Consider the real value function $f(x) = 2x^2 - 2x - 6 = (x-1)^2 + x^2 - 5$. $f(x)$ is symmetric around $x = 1/2$.
However, if we consider a complex function with real coefficients, $f(z) = (z-1)^2 + z^2$, we cannot say that this is symmetric about the line $Re(z) = 1/2$. In this case, the zeros $(1/2 \pm i/2)$ are on the line $z = 1/2$ and symmetric about the real axis.
Consider another complex function formed out of four complex roots $1/2 \pm i, 1/2\pm 2i$. I am choosing it like this to make $f(1-z) = f(z)$. Here $f(z) = (z-1/2)^4 + 5(z-1/2)^2 + 4$. The zeros are symmetric about the real axis and on the line $z = 1/2$.
I claim that all complex functions with real coefficients and with only complex roots that exhibit $f(1-z) = f(z)$ have zeros on the line $z = 1/2$. Functions like $\sin (2\pi z)$ satisfy $f(1-z) = f(z)$ but have real zeros.

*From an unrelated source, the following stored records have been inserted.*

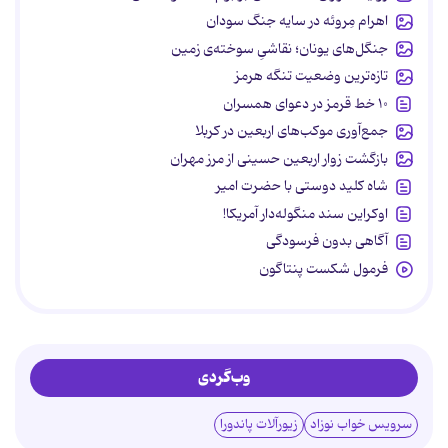
اهرام مِروئه در سایه جنگ سودان
جنگل‌های یونان؛ نقاشیِ سوخته‌ی زمین
تازه‌ترین وضعیت تنگه هرمز
۱۰ خط قرمز در دعوای همسران
جمع‌آوری موکب‌های اربعین در کربلا
بازگشت زوار اربعین حسینی از مرز مهران
شاه کلید دوستی با حضرت امیر
اوکراین سند منگوله‌دار آمریکا!
آگاهی بدون فرسودگی
فرمول شکست پنتاگون
وب‌گردی
سرویس خواب نوزاد
زیورآلات پاندورا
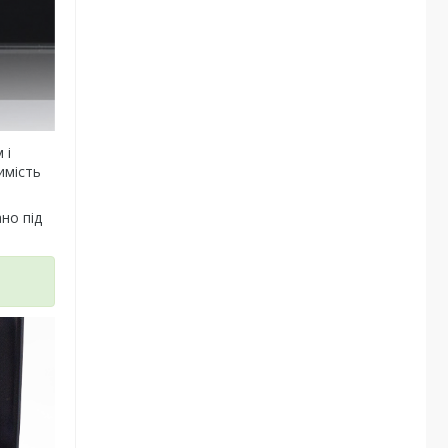
 і
имість
но під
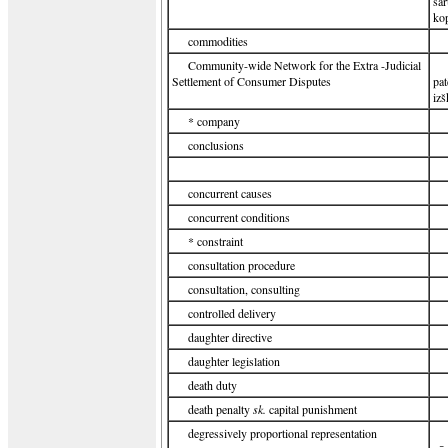
sar
ko
commodities
Community-wide Network for the Extra -Judicial
Settlement of Consumer Disputes
pat
izš
* company
conclusions
concurrent causes
concurrent conditions
* constraint
consultation procedure
consultation, consulting
controlled delivery
daughter directive
daughter legislation
death duty
death penalty
sk.
capital punishment
degressively proportional representation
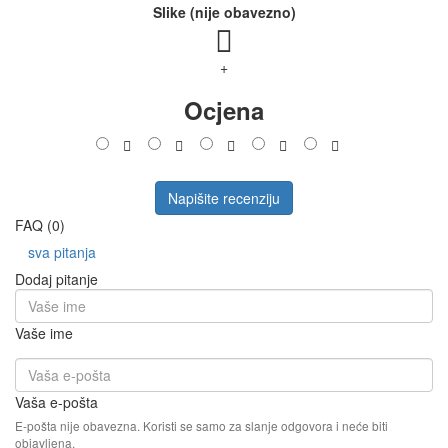
Slike (nije obavezno)
+
Ocjena
Napišite recenziju
FAQ (0)
sva pitanja
Dodaj pitanje
Vaše ime
Vaša e-pošta
E-pošta nije obavezna. Koristi se samo za slanje odgovora i neće biti
objavljena.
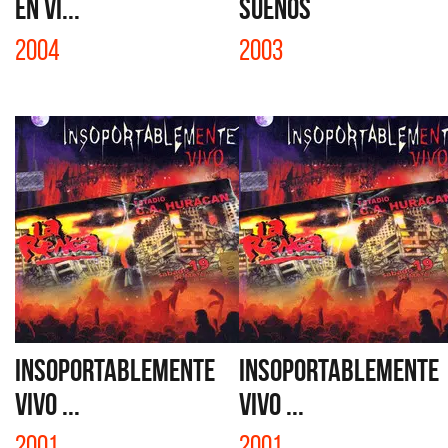
EN VI...
SUEÑOS
2004
2003
INSOPORTABLEMENTE
INSOPORTABLEMENTE
VIVO ...
VIVO ...
2001
2001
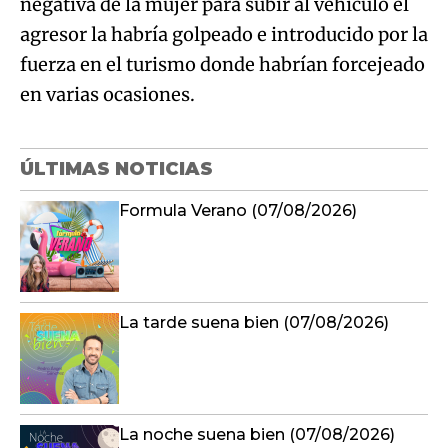
negativa de la mujer para subir al vehículo el
agresor la habría golpeado e introducido por la
fuerza en el turismo donde habrían forcejeado
en varias ocasiones.
ÚLTIMAS NOTICIAS
Formula Verano (07/08/2026)
La tarde suena bien (07/08/2026)
La noche suena bien (07/08/2026)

Question: Can someone show a counter example to my claim?
Thanks
Consider the function
$$f(z) = \left( z - \frac{1}{2} \right)^4 + 1.$$
The equation $f(z) = 0$ is equivalent to $\left( z - \frac{1}{2} \right)^4 = -1$, so the solutions are the four vertices of a tilted square centered at $\frac{1}{2}$, namely
$$\begin{align*} & \frac{1}{2} + \frac{\phantom{-}1+i}{\sqrt{2}}, \qquad \frac{1}{2} + \frac{-1+i}{\sqrt{2}}, \\[1ex] & \frac{1}{2} + \frac{-1-i}{\sqrt{2}}, \qquad \frac{1}{2} + \frac{\phantom{-}1-i}{\sqrt{2}}. \end{align*}$$
So $f$ has no real roots and $f(z) = f(1-z)$.
Also note that each polynomial $f(z)$ with real coefficients such that $f(z) = f(1-z)$ will have roots both symmetric with respect to the line $\Im z = 0$ (because of the real coeffiecients $f(z) = 0 \iff f(\overline{z}) = 0$) and symmetric with respect to the point $z = \frac{1}{2}$, which makes for a symmetry with repsect to the line $\Re z = \frac{1}{2}$.